On the way down from the root node of the abstract predecessor tree, each generation produces disjoint sets in the succeeding generation. What we'll do here is show that an argument from the magnitude of the integers cannot show that the subsets are disjoint. As a byproduct, we'll see why there is such a predilection for closely spaced integers to arise in close proximity in the predecessor tree.
Each step in generating children forms new coefficients and new constants in the resulting descriptive formula as determined by the properties of the parental set. From the expression for the set in the parental node, dn+c, the three subsets whose values mod 3 will determine the directions to be taken to the next generation are 3dn+c, 3dn+c+d and 3dn+c+2d. Since 3dn is congruent to 0 mod 3, the values of c, c+d, and c+2d determine the residue mod 3 of each subset. Because d (a power of 2) is relatively prime to 3 on the way down in the abstract predecessor tree, c, c+d, and c+2d each have a different residue mod 3, so one of the three subsets will be leaves, another will take an s step, and another a b step. The predecessor tree is grown by indefinite repetition of this process.
The s steps produce children with one of the constants (2c-1)/3, (2(c+d)-1)/3, or (2(c+2d)-1)/3 and the b steps with one of (4c-1)/3, (4(c+d)-1)/3, or (4(c+2d)-1)/3. If the -1 is omitted, and the floor function employed instead, these become floor(2c/3), floor(2(c+d)/3), floor(2(c+2d)/3), floor(4c/3), floor(4(c+d)/3), and floor(4(c+2d)/3), where the argument to the floor function always has a fractional part equal to 1/3. Clearly whatever combination of children arise, the children will be disjoint from the parent.
Since the tree starts with 8n+5, in which c<d, the coefficients of the successive generation are 2d/3 for the s step and 4d/3 for the b step, and the expressions for the constants always result from applying a floor function to a mixed number, the new c will always be less than the new d. Applied iteratively, this shows that c<d in all formulas for sets.

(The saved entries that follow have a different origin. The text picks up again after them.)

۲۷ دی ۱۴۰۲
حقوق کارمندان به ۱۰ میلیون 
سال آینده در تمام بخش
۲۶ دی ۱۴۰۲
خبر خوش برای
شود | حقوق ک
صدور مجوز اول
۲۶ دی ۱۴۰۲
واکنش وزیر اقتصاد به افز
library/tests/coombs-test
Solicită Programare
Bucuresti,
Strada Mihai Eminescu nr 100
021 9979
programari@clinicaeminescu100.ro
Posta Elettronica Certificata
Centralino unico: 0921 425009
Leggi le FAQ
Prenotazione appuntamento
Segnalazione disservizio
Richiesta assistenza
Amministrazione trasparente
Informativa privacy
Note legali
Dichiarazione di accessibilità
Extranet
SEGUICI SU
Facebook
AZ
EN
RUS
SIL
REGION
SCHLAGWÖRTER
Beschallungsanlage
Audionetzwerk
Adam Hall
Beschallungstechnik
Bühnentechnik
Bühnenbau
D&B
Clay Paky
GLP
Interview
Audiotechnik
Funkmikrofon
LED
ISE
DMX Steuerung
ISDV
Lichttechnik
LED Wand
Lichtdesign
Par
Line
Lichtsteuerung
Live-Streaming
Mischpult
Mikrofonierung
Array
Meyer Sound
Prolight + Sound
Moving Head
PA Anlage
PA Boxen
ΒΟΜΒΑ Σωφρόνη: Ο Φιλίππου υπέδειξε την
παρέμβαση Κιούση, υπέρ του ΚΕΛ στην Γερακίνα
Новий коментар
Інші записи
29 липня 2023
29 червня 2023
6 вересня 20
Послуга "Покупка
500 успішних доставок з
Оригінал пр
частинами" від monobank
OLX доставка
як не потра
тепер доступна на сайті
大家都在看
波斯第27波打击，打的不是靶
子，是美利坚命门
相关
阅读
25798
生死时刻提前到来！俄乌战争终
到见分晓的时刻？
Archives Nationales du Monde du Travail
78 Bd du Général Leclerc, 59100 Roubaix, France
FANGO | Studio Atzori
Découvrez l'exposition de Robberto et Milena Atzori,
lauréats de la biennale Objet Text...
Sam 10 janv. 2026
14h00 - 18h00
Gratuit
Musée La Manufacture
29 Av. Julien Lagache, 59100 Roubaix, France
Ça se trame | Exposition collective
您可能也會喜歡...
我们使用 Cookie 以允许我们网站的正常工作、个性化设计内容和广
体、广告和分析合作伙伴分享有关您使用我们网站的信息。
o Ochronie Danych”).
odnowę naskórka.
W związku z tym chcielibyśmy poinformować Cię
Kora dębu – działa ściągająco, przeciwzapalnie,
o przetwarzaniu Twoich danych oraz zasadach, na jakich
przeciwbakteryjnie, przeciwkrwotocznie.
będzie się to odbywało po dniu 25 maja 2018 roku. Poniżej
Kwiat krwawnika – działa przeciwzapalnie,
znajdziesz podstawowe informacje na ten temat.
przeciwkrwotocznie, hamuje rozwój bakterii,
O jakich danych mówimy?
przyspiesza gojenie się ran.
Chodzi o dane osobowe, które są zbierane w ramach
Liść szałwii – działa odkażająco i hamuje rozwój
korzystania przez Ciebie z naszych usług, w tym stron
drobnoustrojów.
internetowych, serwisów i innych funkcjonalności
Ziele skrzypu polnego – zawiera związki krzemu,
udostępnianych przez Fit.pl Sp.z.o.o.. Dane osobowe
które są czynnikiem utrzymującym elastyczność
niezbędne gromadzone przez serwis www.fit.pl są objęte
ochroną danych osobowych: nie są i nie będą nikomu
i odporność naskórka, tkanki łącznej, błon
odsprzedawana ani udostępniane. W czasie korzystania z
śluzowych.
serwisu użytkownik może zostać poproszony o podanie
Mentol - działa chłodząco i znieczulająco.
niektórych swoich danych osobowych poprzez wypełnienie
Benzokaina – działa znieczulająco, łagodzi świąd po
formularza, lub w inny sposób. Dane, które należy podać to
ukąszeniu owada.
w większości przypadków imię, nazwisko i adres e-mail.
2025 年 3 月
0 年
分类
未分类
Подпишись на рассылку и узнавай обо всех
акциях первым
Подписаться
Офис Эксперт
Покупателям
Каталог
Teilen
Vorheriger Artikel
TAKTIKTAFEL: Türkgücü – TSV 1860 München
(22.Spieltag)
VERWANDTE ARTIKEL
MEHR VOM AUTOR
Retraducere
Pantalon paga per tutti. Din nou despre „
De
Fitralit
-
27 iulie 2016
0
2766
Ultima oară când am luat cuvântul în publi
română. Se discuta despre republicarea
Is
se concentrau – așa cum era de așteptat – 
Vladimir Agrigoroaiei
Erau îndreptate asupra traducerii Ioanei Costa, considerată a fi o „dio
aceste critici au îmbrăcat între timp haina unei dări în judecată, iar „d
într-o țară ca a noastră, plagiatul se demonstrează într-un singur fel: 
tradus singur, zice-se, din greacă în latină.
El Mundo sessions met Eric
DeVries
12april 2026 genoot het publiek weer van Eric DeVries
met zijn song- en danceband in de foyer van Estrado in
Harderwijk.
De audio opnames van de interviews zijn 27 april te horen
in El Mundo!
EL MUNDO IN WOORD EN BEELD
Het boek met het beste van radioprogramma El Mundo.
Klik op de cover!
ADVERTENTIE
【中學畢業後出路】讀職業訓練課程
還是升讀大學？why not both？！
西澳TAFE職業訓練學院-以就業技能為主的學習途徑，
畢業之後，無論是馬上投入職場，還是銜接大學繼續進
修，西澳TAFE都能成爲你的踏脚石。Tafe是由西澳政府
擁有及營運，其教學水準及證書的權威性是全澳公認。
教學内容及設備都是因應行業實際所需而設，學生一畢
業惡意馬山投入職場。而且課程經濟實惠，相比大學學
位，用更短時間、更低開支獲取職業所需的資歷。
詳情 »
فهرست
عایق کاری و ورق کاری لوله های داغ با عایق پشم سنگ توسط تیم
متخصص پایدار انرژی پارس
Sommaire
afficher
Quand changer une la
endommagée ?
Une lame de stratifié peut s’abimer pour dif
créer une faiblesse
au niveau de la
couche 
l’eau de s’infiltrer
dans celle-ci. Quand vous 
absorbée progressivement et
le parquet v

There are two possible regions of coincidence or overlap in the children sets in the event that c closely approaches d, at floor(4c/3) and floor(2(c+d)/3), and between floor(4(c+d)/3) and floor(2(c+2d)/3). The latter is of more concern because there is a range of possible overlap there. While it is often the case that children reached from 3dn+c+d are smaller than children reached from 3dn+c+2d, the values can occur in the inverse order when 3dn+c+d takes the b step and 3dn+c+2d takes the s step. There are two early occurrences of this in the predecessor tree: first, 15 as parent gives 105 from 3dn+c+d using the b step and 95 from 3dn+c+2d using the s step and, second, 3 as parent gives 25 from 3dn+c+d using the b step and 23 from 3dn+c+2d using the s step.
And what if, in two successive generations, one path goes bs and another path goes sb? Both would reach a constant roughly 8/9 of the original. No such simple cases appear to exist, but the multiple instances of closely spaced integers closely positioned in the predecessor tree result from just such an interchange of steps except that they are interspersed with extension steps. (E.g. 847 reaches 12049 by an eseb path but 12045 by a bese path, and 385 reaches 9733 by an esbbbe path, but 9731 by a bebbes path.) Many more complex paths with interchanged steps would lead to the same point if it were not for the effect of the floor function at each generational level. (E.g. 583 reaches 7371 by an esbebs path, but 7369 by a beessb path. [I'm using e here to denote a single step to a right child in the binary predecessor tree, so ee means two steps through the right descent.]) This phenomenon is not limited to paths with equal numbers of b and s steps. (E.g. 1429 reaches 10161 by beb, but reaches 10163 by eses.)
The argument that all subsets are unique will have to depend on deeper issues than simple numerical ranges.